Trend nasilił się w czasie pandemii, gdy praca zdalna i nowe style życia sprawiły, że ludzie chętniej dzielili czas między miasto a wieś.
Krytycy zwracają uwagę, że boom na dodatkowe nieruchomości podbija ceny mieszkań, ogranicza dostępność lokali na wynajem i prowadzi do tworzenia "miast-widm". W wielu turystycznych miejscowościach właściciele przerzucili swoje mieszkania z długoterminowych umów na bardziej dochodowe platformy krótkoterminowe.
"Tam, gdzie drugie domy stoją puste lub są wykorzystywane jedynie okazjonalnie, w naturalny sposób pojawia się napięcie, jeśli brakuje mieszkań dla lokalnych rodzin" – mówi Alexandra Latham z organizacji Housing Europe.
W odpowiedzi na te problemy wiele miast i państw wprowadza nowe regulacje.

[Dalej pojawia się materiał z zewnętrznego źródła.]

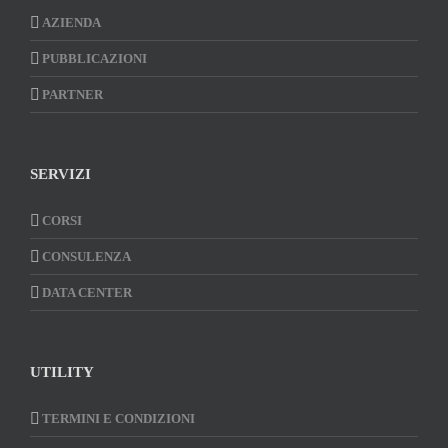
AZIENDA
PUBBLICAZIONI
PARTNER
SERVIZI
CORSI
CONSULENZA
DATA CENTER
UTILITY
TERMINI E CONDIZIONI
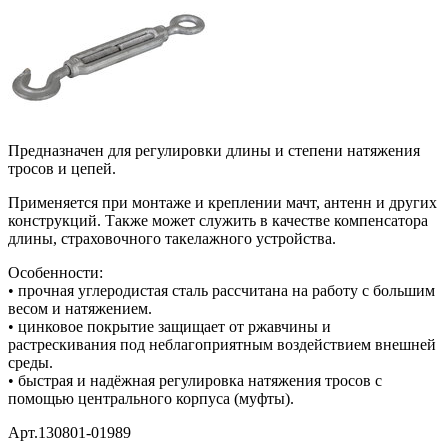
Предназначен для регулировки длины и степени натяжения
тросов и цепей.
Применяется при монтаже и креплении мачт, антенн и других
конструкций. Также может служить в качестве компенсатора
длины, страховочного такелажного устройства.
Особенности:
• прочная углеродистая сталь рассчитана на работу с большим
весом и натяжением.
• цинковое покрытие защищает от ржавчины и
растрескивания под неблагоприятным воздействием внешней
среды.
• быстрая и надёжная регулировка натяжения тросов с
помощью центрального корпуса (муфты).
Арт.130801-01989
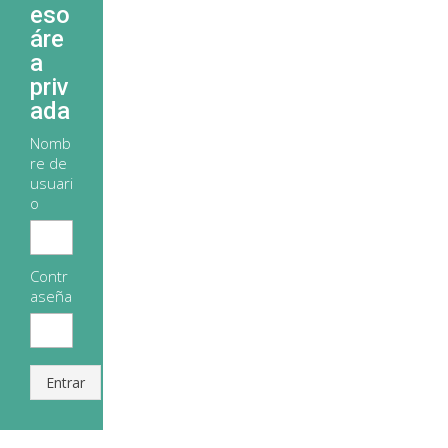
eso
áre
a
priv
ada
Nomb
re de
usuari
o
Contr
aseña
Entrar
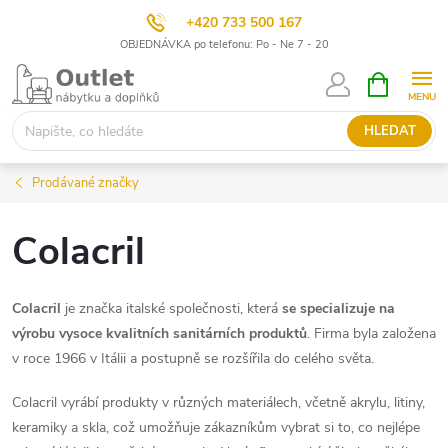
+420 733 500 167
OBJEDNÁVKA po telefonu: Po - Ne 7 - 20
Přejít
NÁKUPNÍ
KOŠÍK
na
obsah
HLEDAT
Prodávané značky
Colacril
Colacril
je značka italské společnosti, která
se specializuje na
výrobu vysoce kvalitních sanitárních produktů
. Firma byla založena
v roce 1966 v Itálii a postupně se rozšířila do celého světa.
Colacril vyrábí produkty v různých materiálech, včetně akrylu, litiny,
keramiky a skla, což umožňuje zákazníkům vybrat si to, co nejlépe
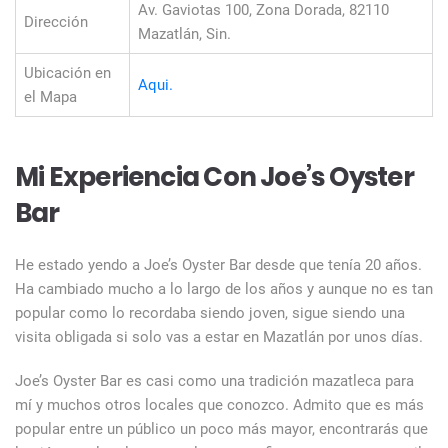
Av. Gaviotas 100, Zona Dorada, 82110
Dirección
Mazatlán, Sin.
Ubicación en
Aqui.
el Mapa
Mi Experiencia Con Joe’s Oyster
Bar
He estado yendo a Joe’s Oyster Bar desde que tenía 20 años.
Ha cambiado mucho a lo largo de los años y aunque no es tan
popular como lo recordaba siendo joven, sigue siendo una
visita obligada si solo vas a estar en Mazatlán por unos días.
Joe’s Oyster Bar es casi como una tradición mazatleca para
mí y muchos otros locales que conozco. Admito que es más
popular entre un público un poco más mayor, encontrarás que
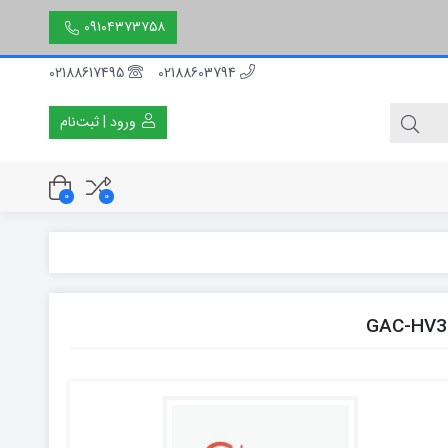
۰۹۱۰۴۳۷۳۷۵۸
02188617495
02188603794
ورود | ثبت‌نام
0
0
۳۰ سانتی متر
۵۰ سانتی متر
۱۵۰ سانتی متر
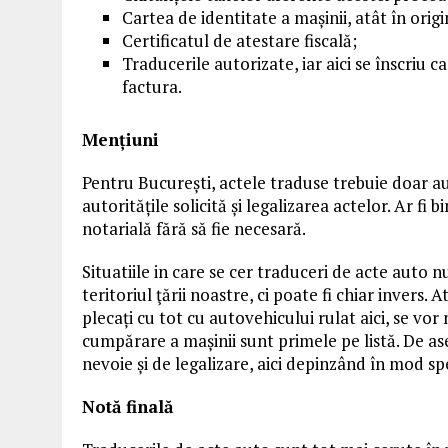
Cartea de identitate a mașinii, atât în origin
Certificatul de atestare fiscală;
Traducerile autorizate, iar aici se înscriu
factura.
Mențiuni
Pentru București, actele traduse trebuie doar auto
autoritățile solicită și legalizarea actelor. Ar fi 
notarială fără să fie necesară.
Situatiile in care se cer traduceri de acte auto 
teritoriul ţării noastre, ci poate fi chiar invers
plecați cu tot cu autovehicului rulat aici, se vor 
cumpărare a mașinii sunt primele pe listă. De a
nevoie și de legalizare, aici depinzând în mod spe
Notă finală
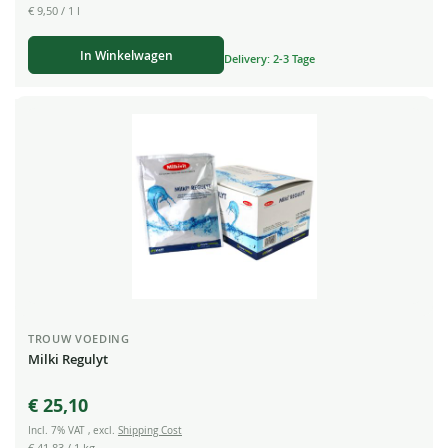
€ 9,50
/ 1 l
In Winkelwagen
Delivery: 2-3 Tage
TROUW VOEDING
Milki Regulyt
€ 25,10
Incl. 7% VAT
,
excl.
Shipping Cost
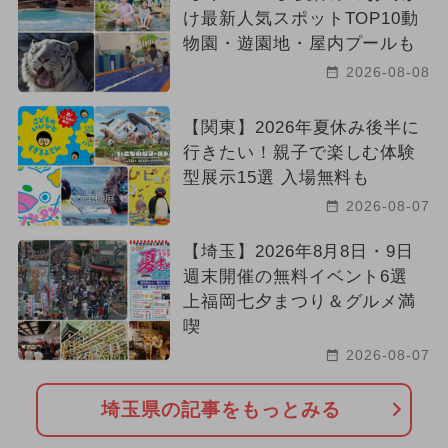
け最新人気スポットTOP10動
物園・遊園地・屋内プールも
2026-08-08
【関東】2026年夏休み後半に
行きたい！親子で楽しむ体験
型展示15選 入場無料も
2026-08-07
【埼玉】2026年8月8日・9日
週末開催の無料イベント6選
上福岡七夕まつり＆グルメ満
喫
2026-08-07
埼玉県の記事をもっとみる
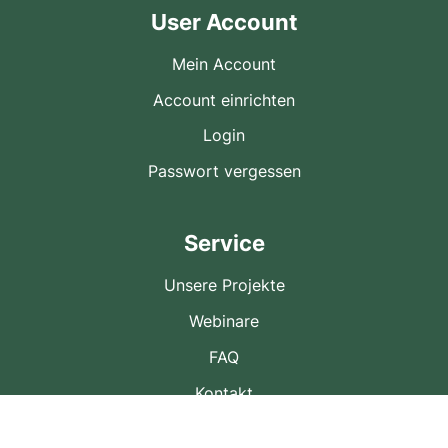
User Account
Mein Account
Account einrichten
Login
Passwort vergessen
Service
Unsere Projekte
Webinare
FAQ
Kontakt
Über uns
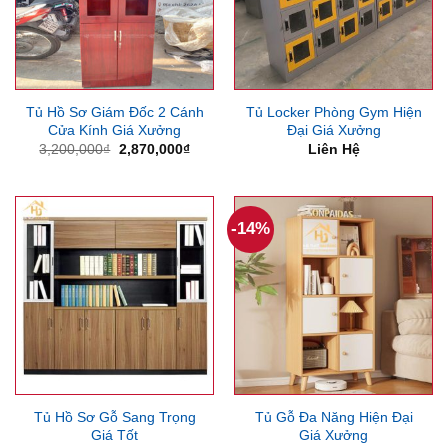
Tủ Hồ Sơ Giám Đốc 2 Cánh
Tủ Locker Phòng Gym Hiện
Cửa Kính Giá Xưởng
Đại Giá Xưởng
Giá
Giá
3,200,000
₫
2,870,000
₫
Liên Hệ
gốc
hiện
là:
tại
3,200,000₫.
là:
2,870,000₫.
-14%
Tủ Hồ Sơ Gỗ Sang Trọng
Tủ Gỗ Đa Năng Hiện Đại
Giá Tốt
Giá Xưởng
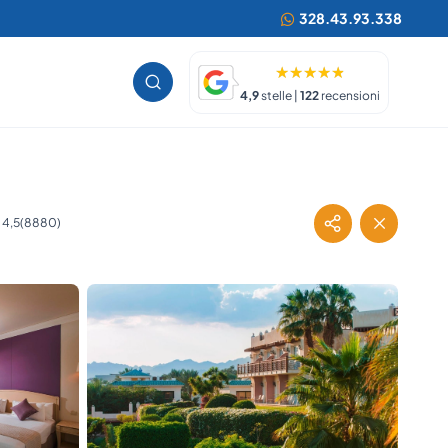
328.43.93.338
4,9
stelle |
122
recensioni
(8880)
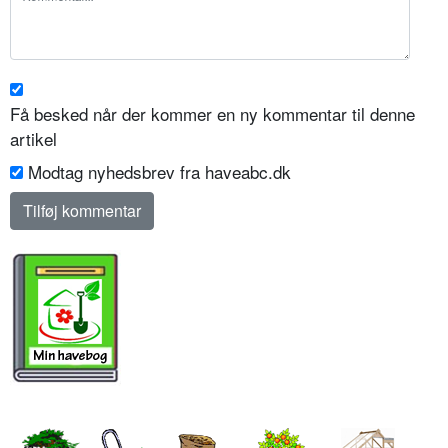
Få besked når der kommer en ny kommentar til denne
artikel
Modtag nyhedsbrev fra haveabc.dk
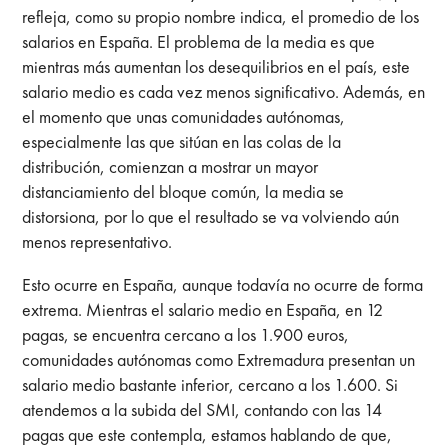
refleja, como su propio nombre indica, el promedio de los
salarios en España. El problema de la media es que
mientras más aumentan los desequilibrios en el país, este
salario medio es cada vez menos significativo. Además, en
el momento que unas comunidades autónomas,
especialmente las que sitúan en las colas de la
distribución, comienzan a mostrar un mayor
distanciamiento del bloque común, la media se
distorsiona, por lo que el resultado se va volviendo aún
menos representativo.
Esto ocurre en España, aunque todavía no ocurre de forma
extrema. Mientras el salario medio en España, en 12
pagas, se encuentra cercano a los 1.900 euros,
comunidades autónomas como Extremadura presentan un
salario medio bastante inferior, cercano a los 1.600. Si
atendemos a la subida del SMI, contando con las 14
pagas que este contempla, estamos hablando de que,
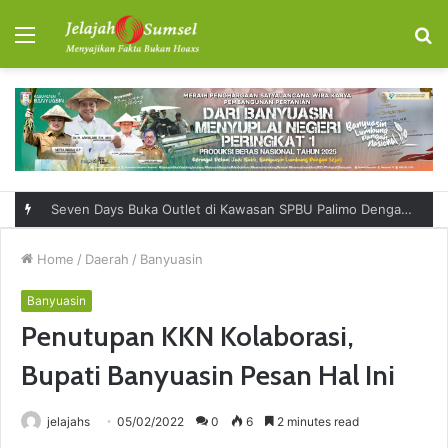
Menu
S
fo
Seven Days Buka Outlet di Kawasan SPBU Palimo Dengan Konsep One Stop Hangout Destination
Home
/
Daerah
/
Banyuasin
Banyuasin
Penutupan KKN Kolaborasi,
Bupati Banyuasin Pesan Hal Ini
jelajahs
05/02/2022
0
6
2 minutes read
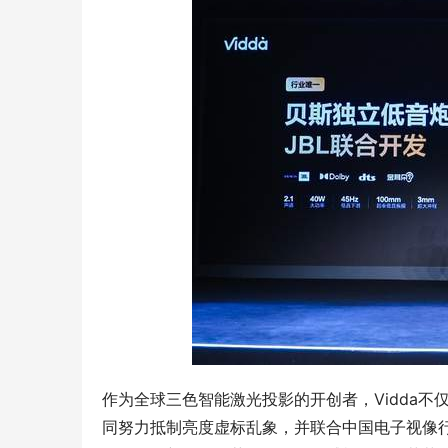
作为全球三色智能激光投影的开创者，Vidda不
同努力抵制亮度虚标乱象，并联合中国电子视像行业协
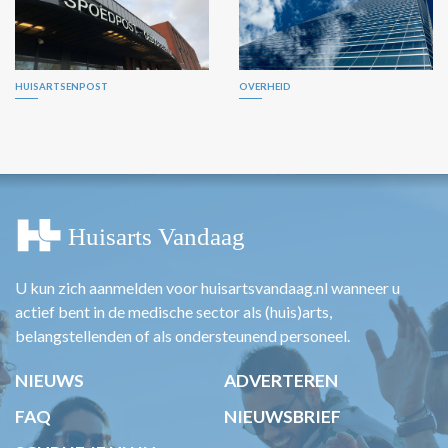
HUISARTSENPOST
OVERHEID
U kun zich aanmelden voor huisartsvandaag.nl wanneer u
actief bent in de medische sector als (huis)arts,
belangstellenden of als ondersteunend personeel.
NIEUWS
ADVERTEREN
FAQ
NIEUWSBRIEF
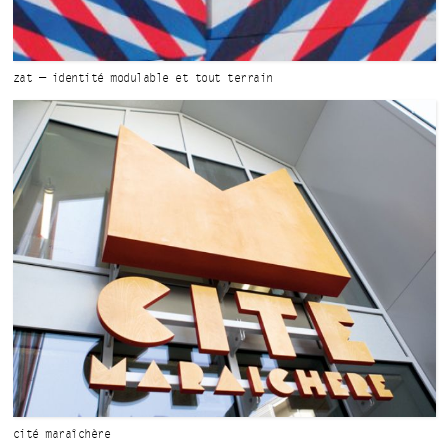
zat — identité
modulable
et tout
terrain
cité maraîchère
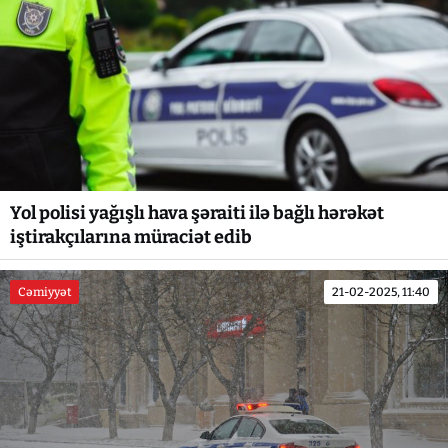
Yol polisi yağışlı hava şəraiti ilə bağlı hərəkət
iştirakçılarına müraciət edib
Cəmiyyət
21-02-2025, 11:40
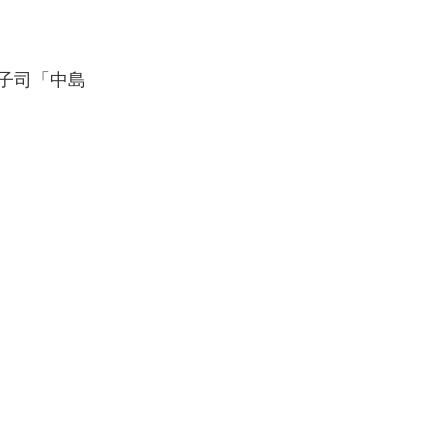
、菓子司「中島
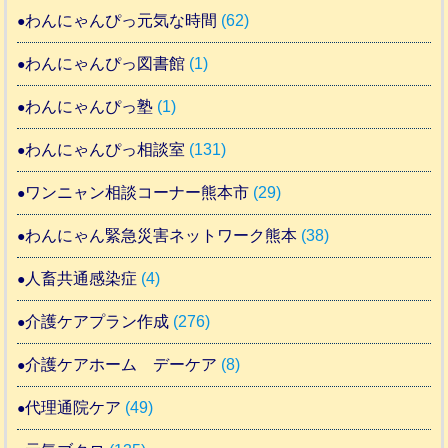
わんにゃんぴっ元気な時間
(62)
わんにゃんぴっ図書館
(1)
わんにゃんぴっ塾
(1)
わんにゃんぴっ相談室
(131)
ワンニャン相談コーナー熊本市
(29)
わんにゃん緊急災害ネットワーク熊本
(38)
人畜共通感染症
(4)
介護ケアプラン作成
(276)
介護ケアホーム デーケア
(8)
代理通院ケア
(49)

Barcelona zakazała krótkoterminowego wynajmu od kwietnia 2025 roku. Obecne licencje wygasną do 2028 roku.
Francja w niektórych regionach ograniczyła liczbę "drugich domów" i zaostrzyła przepisy dotyczące platform wynajmu. Coraz popularniejsze stają się także wyższe podatki dla właścicieli dodatkowych nieruchomości.